The key distinction is human oversight. AI handles the real-time adjustments well, but strategic decisions still need a person. Campaign setup, creative development, strategic planning, and interpreting results in the context of your business goals all require human judgment. Ask how often you’ll have a strategic review. Quarterly reviews where the agency analyzes performance, discusses market changes, and adjusts optimization goals are a baseline for mid-market accounts. Larger accounts may warrant monthly strategy sessions.

If an agency describes their process as entirely hands-off (“we let the algorithm do its thing”), that’s a sign of limited sophistication. If they describe everything as manual, they’re probably behind the curve. You want the combination: automated execution with human strategy.

Review Their Reporting and Communication

Before you sign, ask to see a sample report. You’re looking for clarity, not volume. A 40-page PDF full of charts you can’t interpret is no more useful than no report at all. Good reporting connects ad performance to business outcomes: how much you spent, how many conversions you got, what each conversion cost, and how those numbers compare to the previous period and your targets.

Frequency matters too. Monthly reporting is the minimum.
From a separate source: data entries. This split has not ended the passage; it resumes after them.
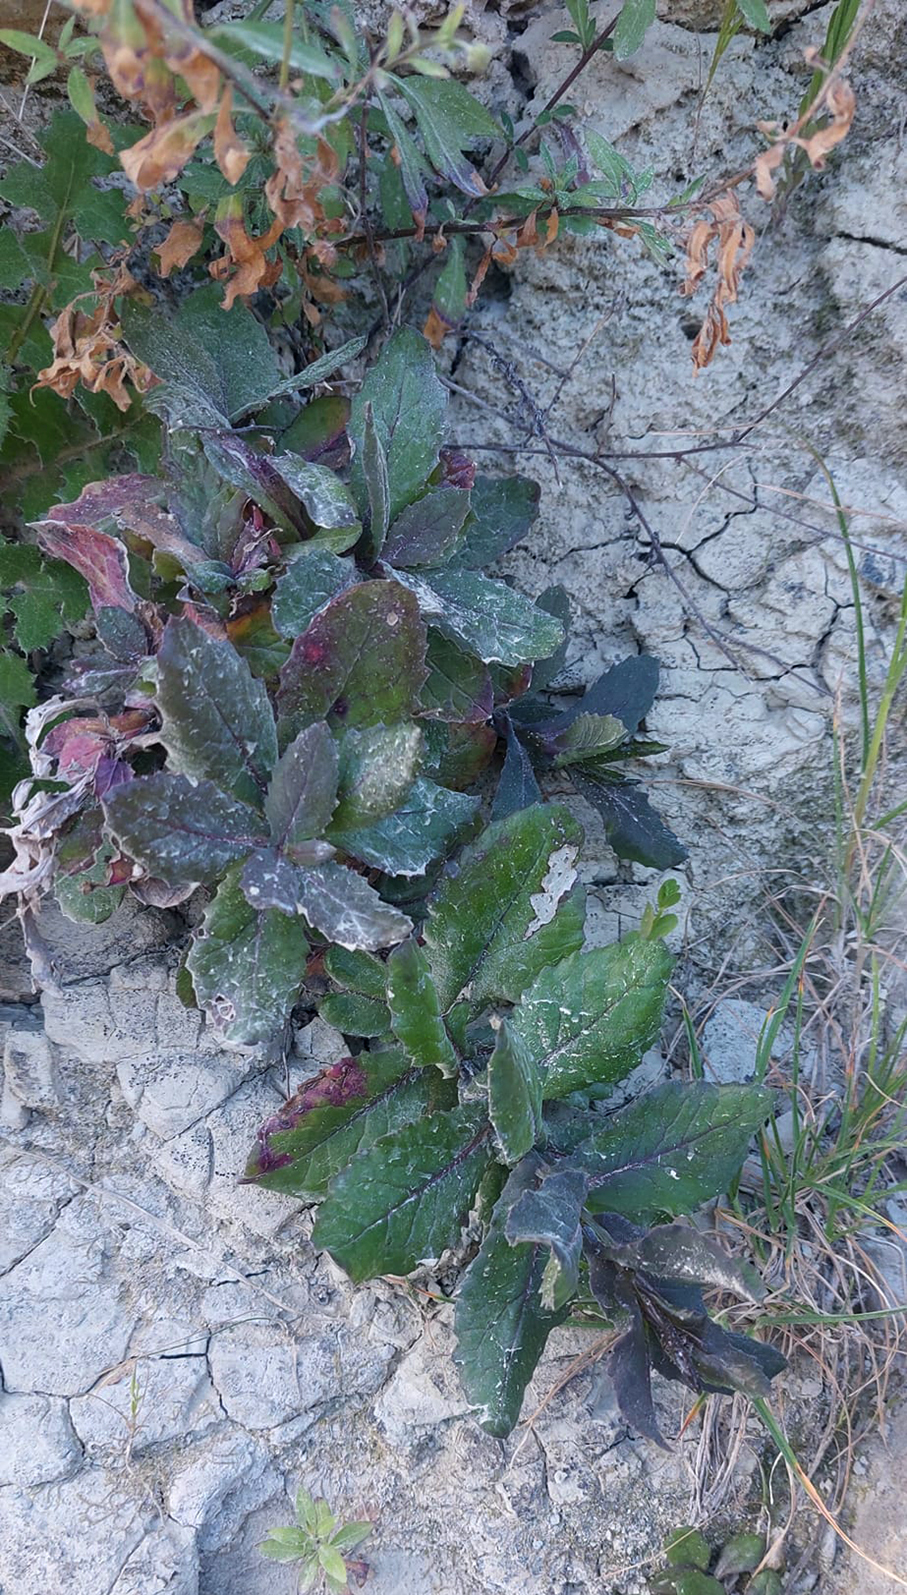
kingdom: Plantae
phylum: Tracheophyta
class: Magnoliopsida
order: Asterales
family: Asteraceae
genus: Senecio
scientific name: Senecio banksii
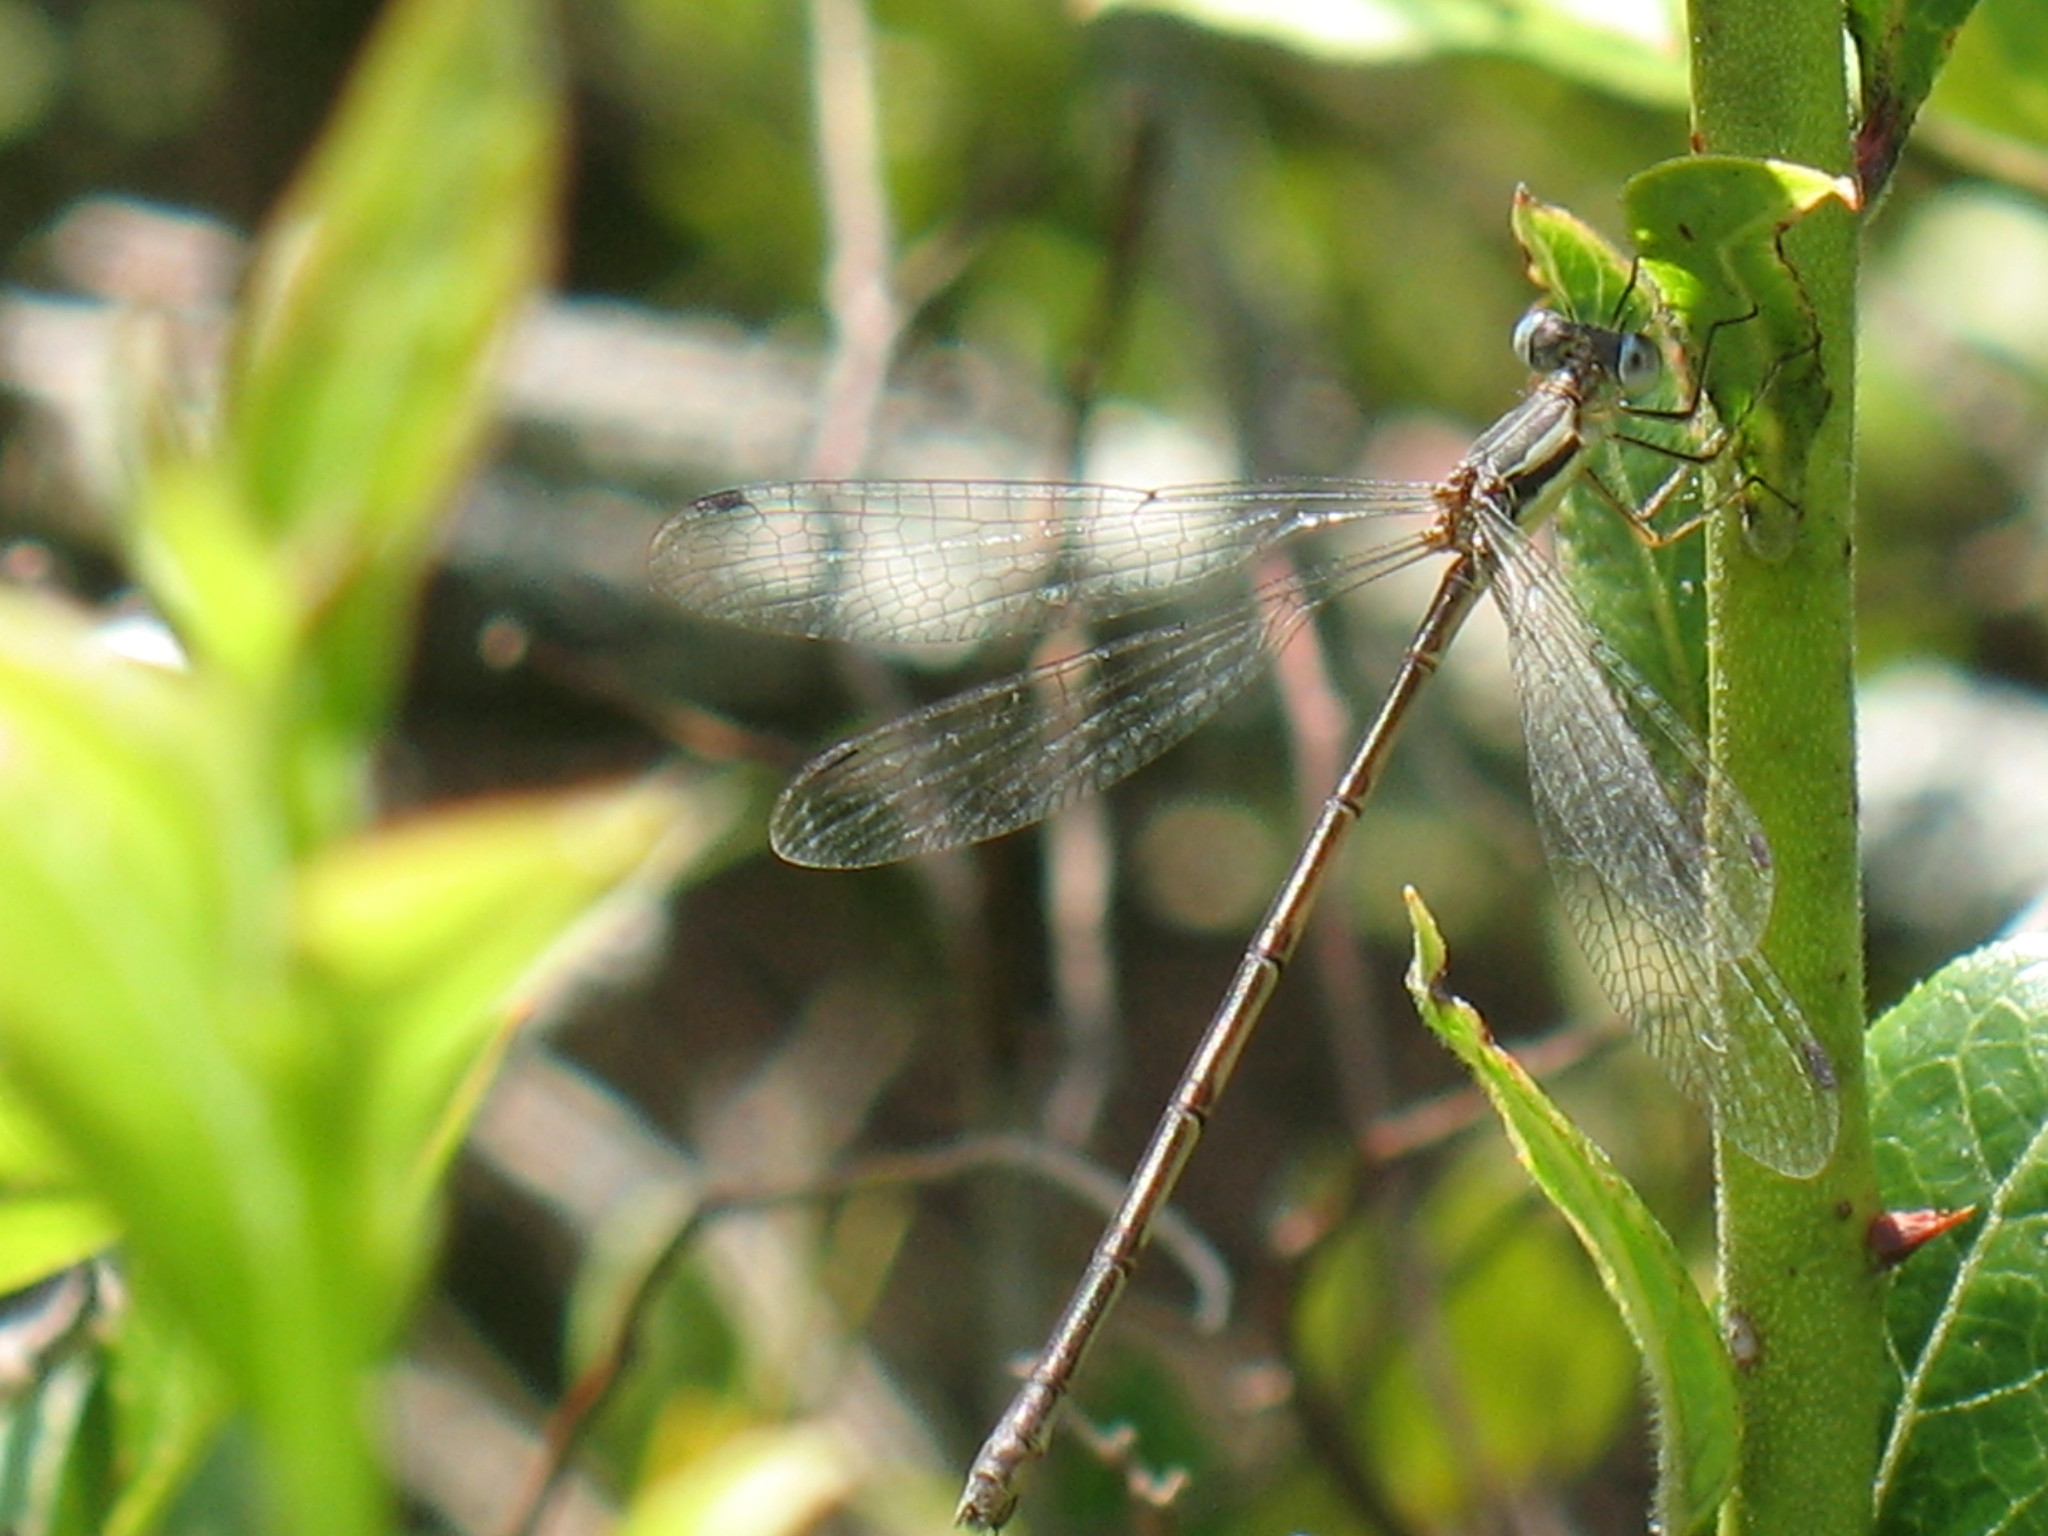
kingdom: Animalia
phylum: Arthropoda
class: Insecta
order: Odonata
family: Lestidae
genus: Lestes
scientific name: Lestes rectangularis
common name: Slender spreadwing
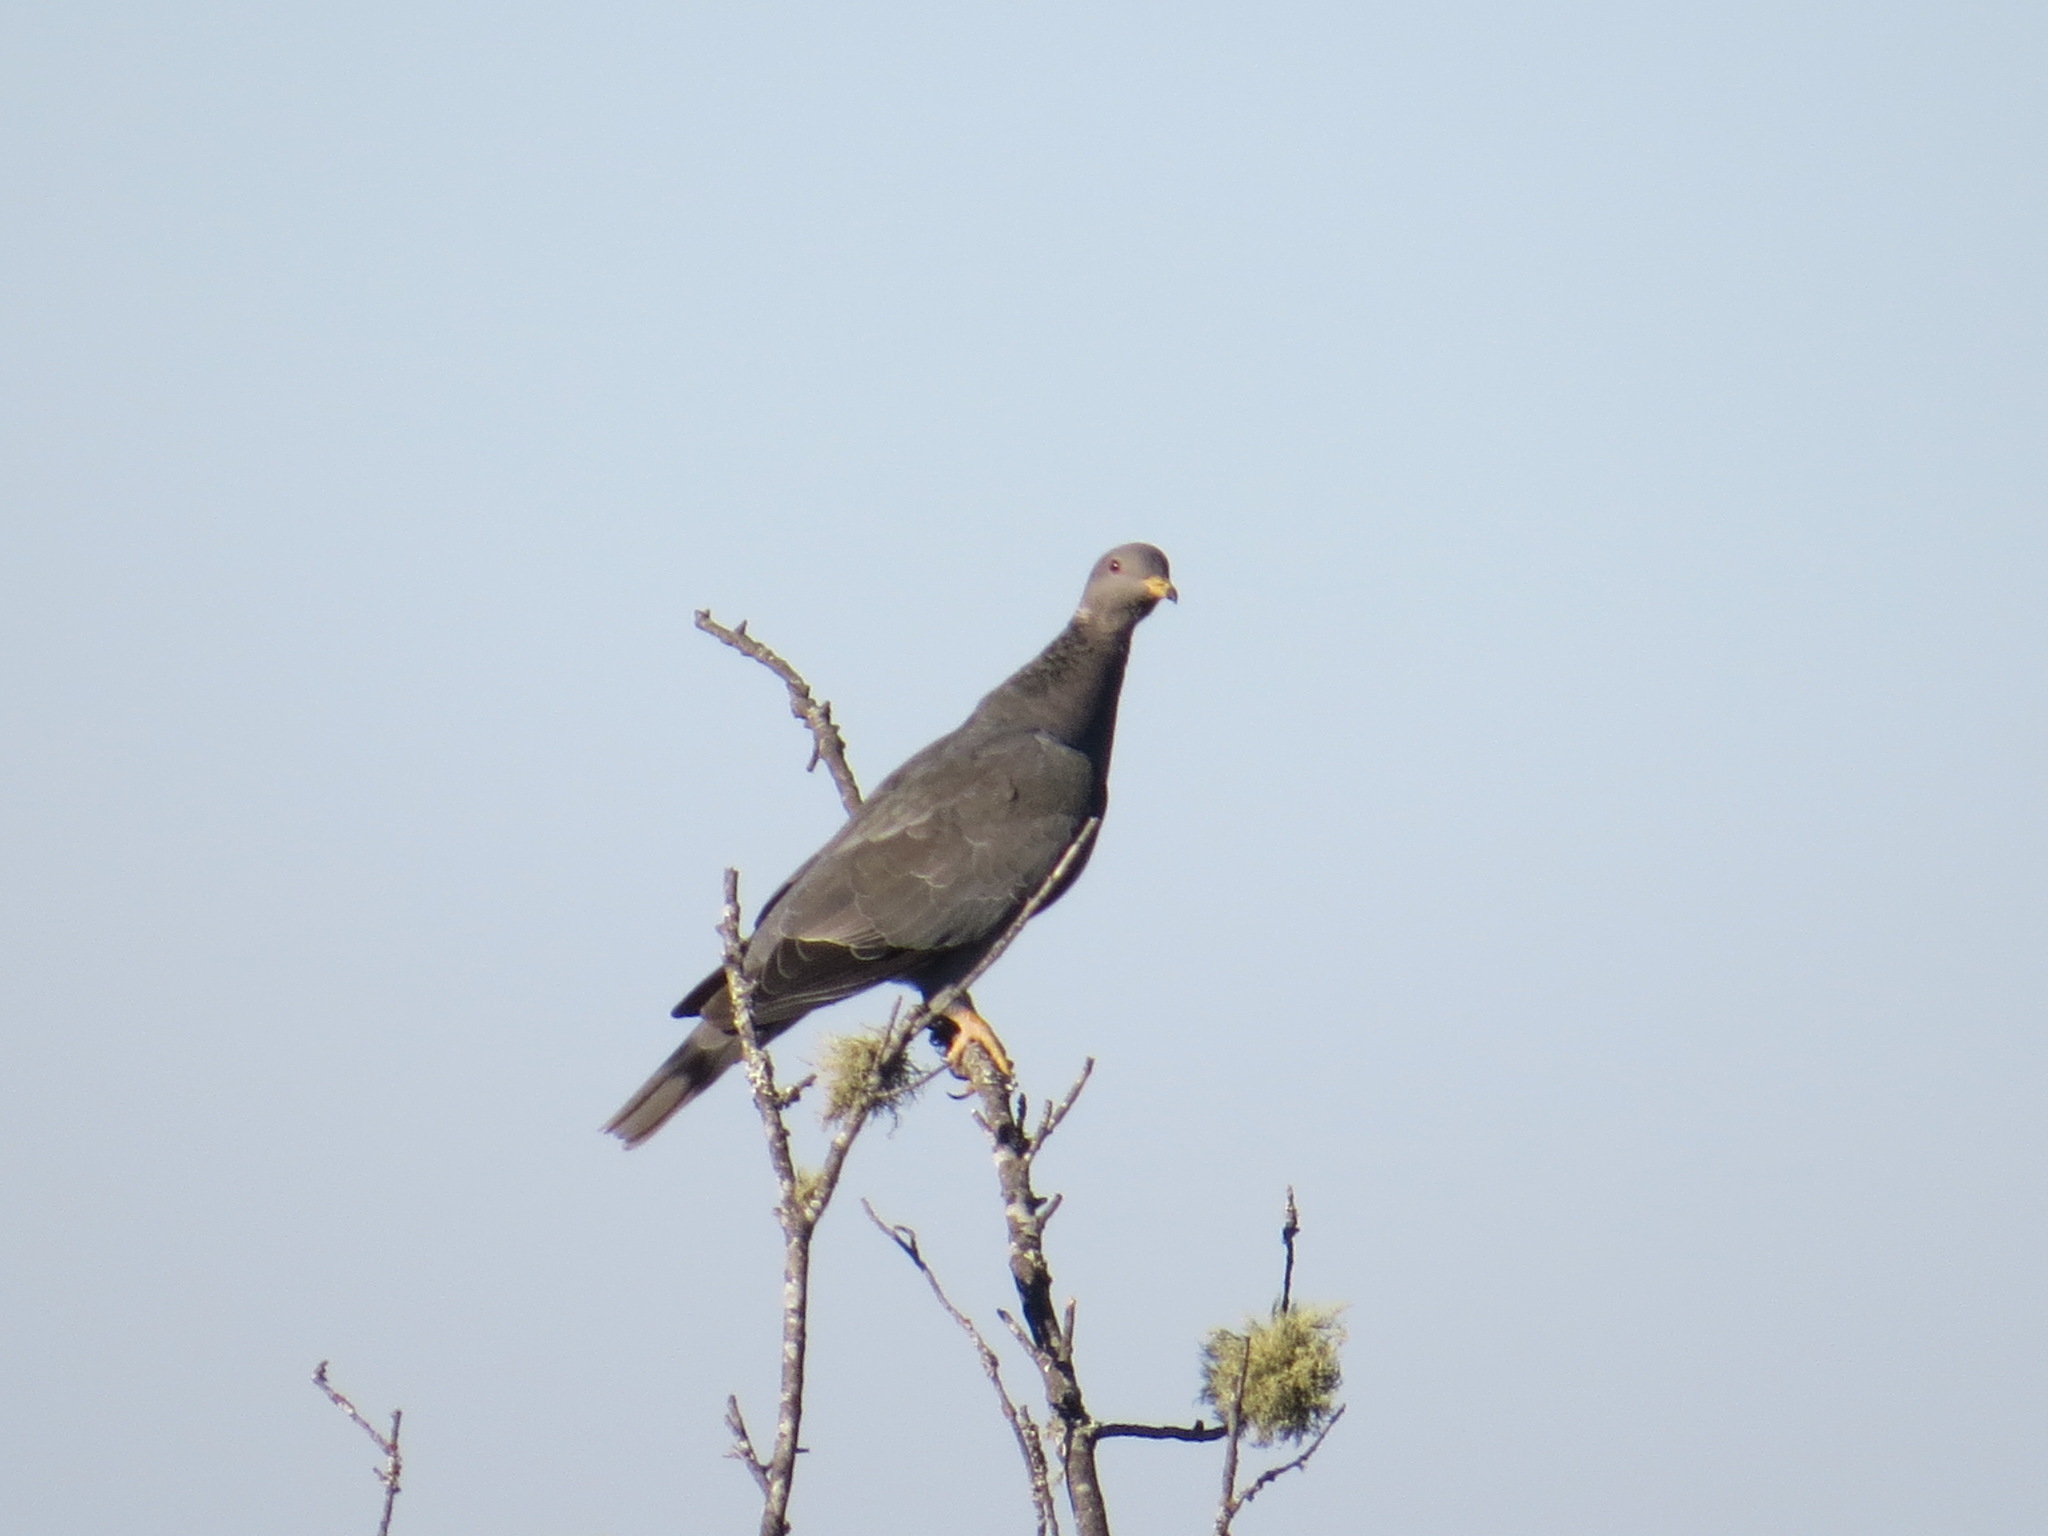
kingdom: Animalia
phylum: Chordata
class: Aves
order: Columbiformes
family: Columbidae
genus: Patagioenas
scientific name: Patagioenas fasciata
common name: Band-tailed pigeon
Biweekly or weekly performance summaries are better, especially during the first few months when the agency is learning your account. Ask whether you’ll have access to a live dashboard, and whether you’ll have a dedicated point of contact or rotate through a support queue.

Clarify how quickly they respond to urgent requests. If a campaign starts burning budget on irrelevant clicks or a landing page goes down, you need same-day action, not a ticket that gets picked up in 48 hours.

Start With a Trial Period When Possible

Many agencies require three- to six-month contracts, which is reasonable since PPC campaigns need time to gather data and optimize. But be cautious about contracts longer than six months with agencies you haven’t worked with before. If you can negotiate a 90-day trial or a contract with a 30-day cancellation clause after the initial period, you give yourself an exit if the relationship isn’t working.

During that trial, evaluate them on the metrics you agreed to upfront. Did they hit the CPA targets? Are they communicating proactively? Are they testing new ad copy and audiences, or running the same ads unchanged for weeks? The first 90 days tell you a lot about how the next year will go.

Match the Agency to Your Scale

A boutique agency with five employees may give you outstanding attention but lack the bandwidth to manage a rapid scale-up across multiple platforms. A large agency with hundreds of clients may have deep platform expertise but assign your account to a junior strategist who’s managing 20 other accounts simultaneously. Neither is inherently wrong, but the fit has to match your situation.

Ask how many accounts each strategist manages. If your point of contact handles more than 15 accounts, your campaigns probably aren’t getting daily attention. Ask about the team structure: who builds the campaigns, who optimizes them, and who you’ll actually talk to on calls. If the salesperson disappears after signing and you never hear from a senior strategist again, that’s a problem you want to identify before it happens.